How do you manage hyponatraemia?
Patients need to be immediately stabilised and resuscitated. Patients can present after their breathing has stopped (respiratory arrest) and may require cardiopulmonary resuscitation and may need to have a tube inserted into the trachea and be connected to an artificial ventilator. Patients having fits (seizures) will need medications to help with this, and medications such as benzodiazepines (for example, diazepam or lorazepam) are used in the short-term before specific anti-seizure medication is given (for example, phenytoin).
Patients may need to be monitored very closely and be on high-dependency units. They will need regular observations, including pulse rate and blood pressure checks. They may also need a urinary tube (catheter) to determine their fluid output.
Once the patient is stabilised, treatment is usually directed toward the underlying cause - for example:
- Intravenous fluids in lack of fluid in the body (dehydration).
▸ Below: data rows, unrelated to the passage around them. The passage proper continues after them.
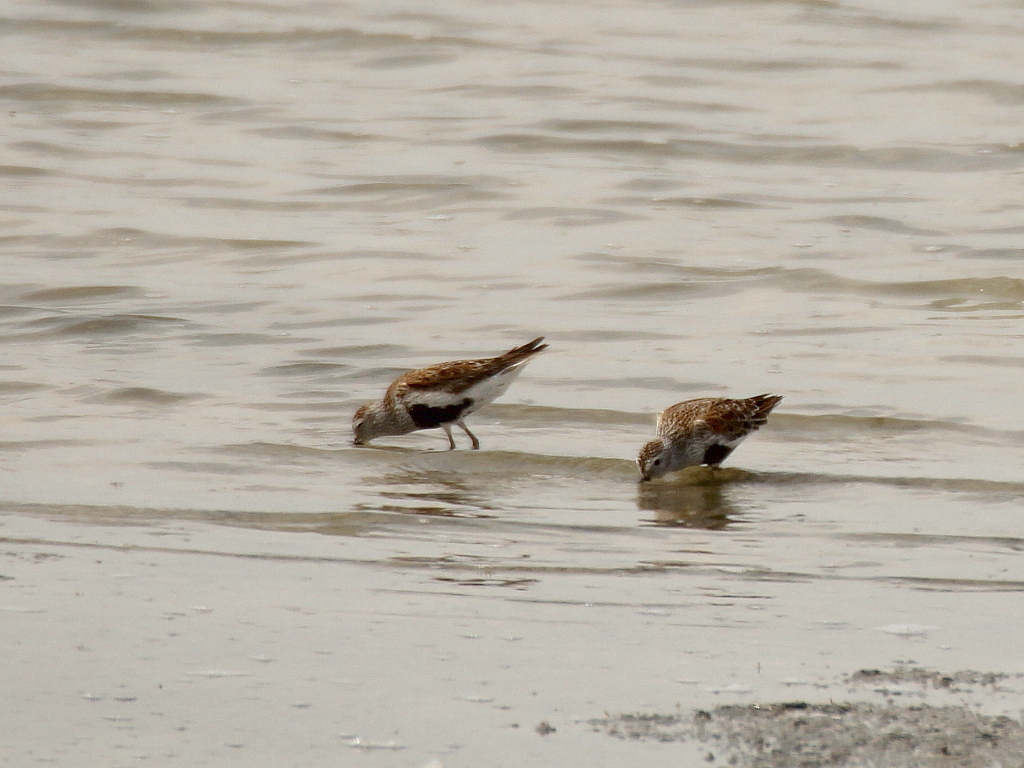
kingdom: Animalia
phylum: Chordata
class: Aves
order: Charadriiformes
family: Scolopacidae
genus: Calidris
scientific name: Calidris alpina
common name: Dunlin
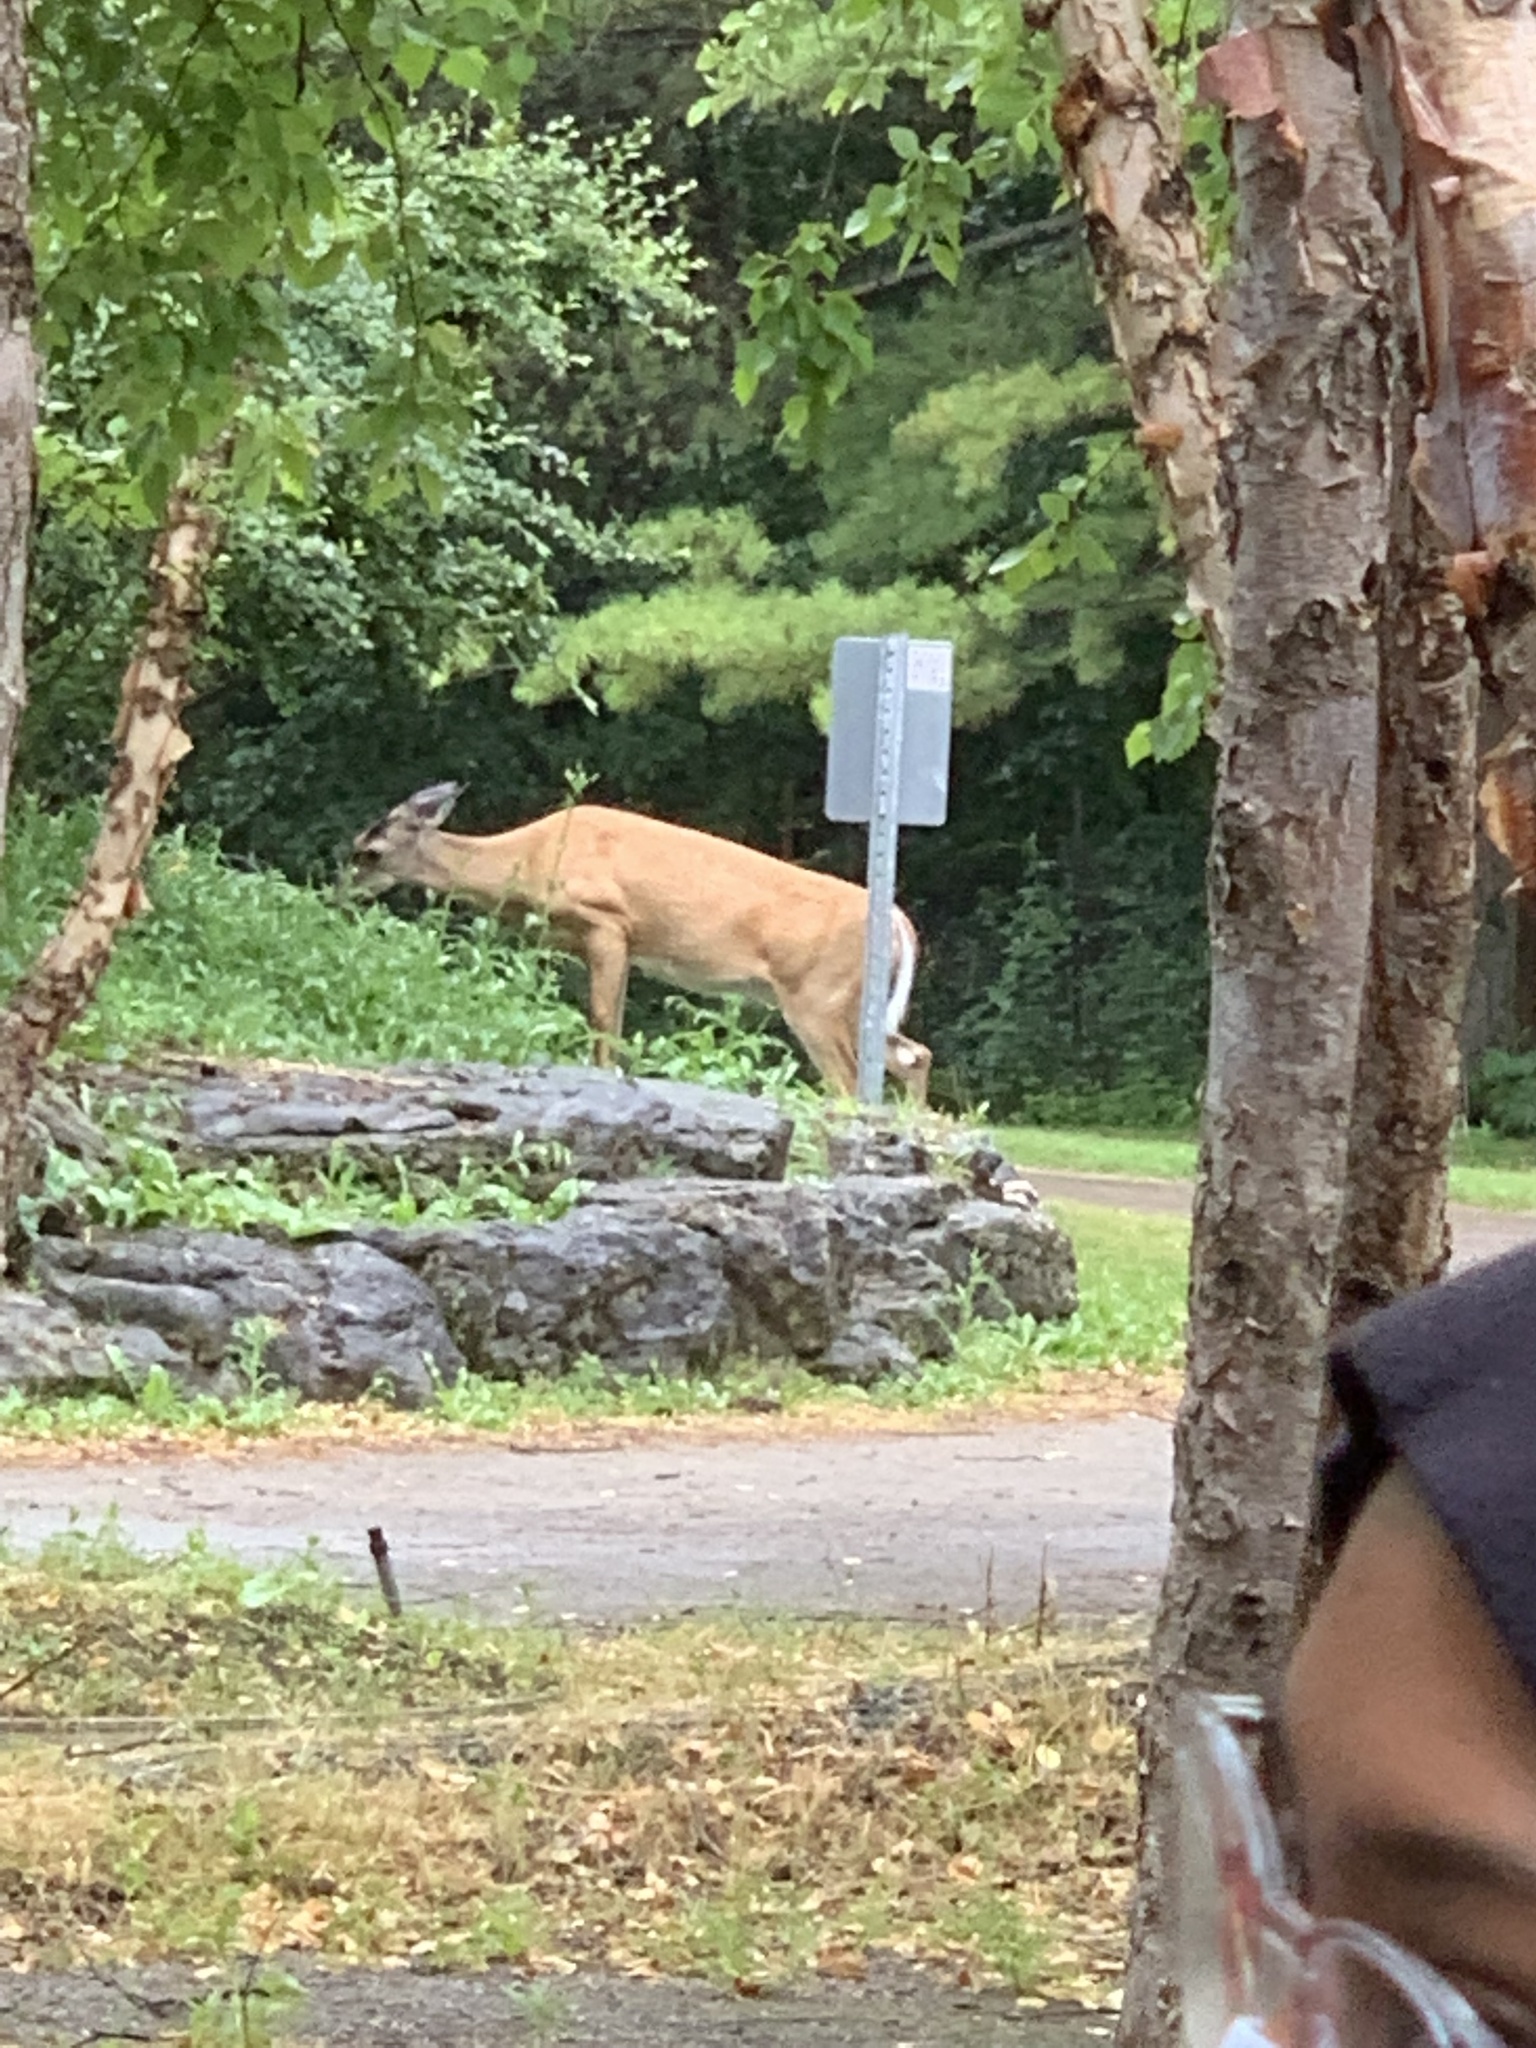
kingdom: Animalia
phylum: Chordata
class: Mammalia
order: Artiodactyla
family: Cervidae
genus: Odocoileus
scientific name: Odocoileus virginianus
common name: White-tailed deer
- Stopping medications which may have caused the low blood sodium.
- Diuretics for cardiac failure.
- Antibiotics for pneumonia.
- In the syndrome of inappropriate antidiuretic hormone, the patient's fluid intake is restricted.
The speed with which the blood sodium is corrected is vital, as too rapid correction in a patient where low blood sodium has been present for several days or weeks, can lead to convulsions and may even be fatal.
Once the hyponatraemia has resolved and patients are ready for discharge, a clear plan regarding medication and prevention of further hyponatraemia is required. Some patients may also require further investigations as outpatients. Some patients will also need to be warned that episodes of intercurrent illness, especially diarrhoea and/or being sick (vomiting), may bring on a further bout of hyponatraemia, so they would need to seek medical help early.